#### PASSAGE FOR REVIEW:
***

In order for the automatic constants and required files detection to work correctly it should process a single require at a time. If your code has multiple threads requiring code, then it might cause a race condition that could cause unexpected bugs to happen in AutoReloader. This is the default behavior because it's not common to call require from multiple threads in the development environment but adding a monitor around require could create a dead-lock which is a more serious issue.

For example, if requiring a file would start a web server and block, if the web server is started in a separate thread (which could be joined so that the require doesn't return), then it wouldn't be able to require new files because the lock was acquired by another thread and won't be released while the web server is running.

If you are sure that no require should block in your application (which is also common), you're encouraged to call AutoReloader.sync_require!. Or pass sync_require: true to AutoReloader.activate. You may even control this behavior dynamically so that you call AutoReloader.async_require! before the blocking require and then reenable the sync behavior. The sync behavior will ensure no race conditions that would break the automatic detection mechanism would ever happen.

Also, it may be dangerous to unload classes while some requests are being processed. So, since version 0.4, the default is to await for all blocks executed by reload! to finish running before unloading. In case you prefer the old behavior because some requests may never return, which could happen with some implementations of websocket connections handled by the same process for example, just set the await_before_unload to false on activate or reload! calls.

Known Caveats

In order to work transparently AutoReloader will override require and require_relative when activated and track changes to the top-level constants after each require. Top-level constants defined by reloadable files are removed upon reload! or unload!. So, if your application does something crazy like this:

json-extension.rb:

class JSON
  class MyExtension
  # crazy stuff: don't do that
  end
end

If you require 'json-extension' before requiring 'json', supposing it's reloadable, unload! and reload! would remove the JSON constant because AutoReloader will think it was defined by 'json-extension'. If you require 'json' before this file, then JSON won't be removed but neither will JSON::MyExtension.

As a general rule, any reloadable file should not change the behavior of code in non reloadable files.

Implementation description

AutoReloader doesn't try to reload only the changed files. If any of the reloadable files change then all reloadable files are unloaded and the constants they defined are removed. Reloadable files are those living in one of the reloadable_paths entries. The more paths it has to search the bigger will be the overhead to require and require_relative.

Currently this implementation does not use an evented watcher to detect changes to files but it may be considered in future versions. Currently it traverses each loaded reloadable file and check whether it was changed.

AutoReloadable does not support automatic autoload

AutoReloadable does not provide automatic autoload features like ActiveSupport::Dependencies by design and won't support it ever, although such feature could be implemented as an extension or as a separate gem. Personally I don't find it a good practice and I think all dependencies should be declared explicitly by all files depending on them even if it's not necessary because it was already required by another file.

Development

After checking out the repo, run bin/setup to install dependencies. Then, run rake spec to run the tests. You can also run bin/console for an interactive prompt that will allow you to experiment.

To install this gem onto your local machine, run bundle exec rake install. To release a new version, update the version number in version.rb, and then run bundle exec rake release, which will create a git tag for the version, push git commits and tags, and push the .gem file to rubygems.org.

Contributing

Bug reports and pull requests are welcome on GitHub.

License

The gem is available as open source under the terms of the MIT License.

***

Copy the part of the AutoReloader documentation starting at "AutoReloader doesn't try" and ending at "require and require_relative.".

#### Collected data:
***

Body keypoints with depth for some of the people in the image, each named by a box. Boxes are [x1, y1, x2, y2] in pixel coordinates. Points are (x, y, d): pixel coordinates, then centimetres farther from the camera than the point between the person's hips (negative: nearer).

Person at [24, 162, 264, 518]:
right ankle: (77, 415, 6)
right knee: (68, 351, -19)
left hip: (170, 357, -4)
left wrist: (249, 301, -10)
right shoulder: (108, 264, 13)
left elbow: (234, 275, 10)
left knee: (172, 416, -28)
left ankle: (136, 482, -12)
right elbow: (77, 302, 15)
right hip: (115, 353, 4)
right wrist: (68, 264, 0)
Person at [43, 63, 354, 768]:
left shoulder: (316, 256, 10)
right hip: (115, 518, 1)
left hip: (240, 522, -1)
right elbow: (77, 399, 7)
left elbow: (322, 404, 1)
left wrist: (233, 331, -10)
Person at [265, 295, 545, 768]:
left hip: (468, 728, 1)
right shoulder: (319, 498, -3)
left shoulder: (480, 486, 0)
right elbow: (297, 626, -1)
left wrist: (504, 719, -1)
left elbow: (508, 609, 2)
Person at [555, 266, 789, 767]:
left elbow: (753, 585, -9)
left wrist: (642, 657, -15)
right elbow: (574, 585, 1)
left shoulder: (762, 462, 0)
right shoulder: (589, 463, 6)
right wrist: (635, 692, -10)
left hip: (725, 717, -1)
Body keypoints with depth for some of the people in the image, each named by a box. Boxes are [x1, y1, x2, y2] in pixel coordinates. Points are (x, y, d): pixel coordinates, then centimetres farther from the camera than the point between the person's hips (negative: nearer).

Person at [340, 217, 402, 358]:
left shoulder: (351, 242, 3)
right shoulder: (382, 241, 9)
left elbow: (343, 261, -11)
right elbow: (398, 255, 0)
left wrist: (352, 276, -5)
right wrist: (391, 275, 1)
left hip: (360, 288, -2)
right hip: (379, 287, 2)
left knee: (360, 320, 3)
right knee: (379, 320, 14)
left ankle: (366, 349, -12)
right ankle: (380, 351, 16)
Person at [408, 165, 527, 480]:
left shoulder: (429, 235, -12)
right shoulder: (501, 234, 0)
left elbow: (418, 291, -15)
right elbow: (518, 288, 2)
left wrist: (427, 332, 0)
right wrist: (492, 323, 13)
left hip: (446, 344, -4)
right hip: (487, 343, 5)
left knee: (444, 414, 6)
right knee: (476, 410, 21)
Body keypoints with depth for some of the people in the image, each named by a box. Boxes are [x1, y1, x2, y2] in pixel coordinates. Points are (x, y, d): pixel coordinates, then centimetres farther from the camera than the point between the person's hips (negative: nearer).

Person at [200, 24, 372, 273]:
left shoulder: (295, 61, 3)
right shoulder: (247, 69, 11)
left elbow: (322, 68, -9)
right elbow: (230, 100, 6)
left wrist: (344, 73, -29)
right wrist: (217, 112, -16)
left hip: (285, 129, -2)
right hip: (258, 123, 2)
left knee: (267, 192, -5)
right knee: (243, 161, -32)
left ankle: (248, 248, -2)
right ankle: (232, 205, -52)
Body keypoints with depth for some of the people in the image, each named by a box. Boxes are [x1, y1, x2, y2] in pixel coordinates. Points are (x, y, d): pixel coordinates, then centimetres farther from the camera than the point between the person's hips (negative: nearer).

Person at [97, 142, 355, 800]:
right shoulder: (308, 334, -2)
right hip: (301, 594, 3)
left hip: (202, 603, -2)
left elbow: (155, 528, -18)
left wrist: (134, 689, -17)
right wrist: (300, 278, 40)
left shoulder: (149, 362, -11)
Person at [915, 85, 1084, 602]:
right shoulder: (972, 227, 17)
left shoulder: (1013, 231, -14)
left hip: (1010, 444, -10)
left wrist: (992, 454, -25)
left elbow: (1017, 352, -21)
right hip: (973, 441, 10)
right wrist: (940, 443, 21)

***

#### PROBLEM SOLUTION:
AutoReloader doesn't try to reload only the changed files. If any of the reloadable files change then all reloadable files are unloaded and the constants they defined are removed. Reloadable files are those living in one of the reloadable_paths entries. The more paths it has to search the bigger will be the overhead to require and require_relative.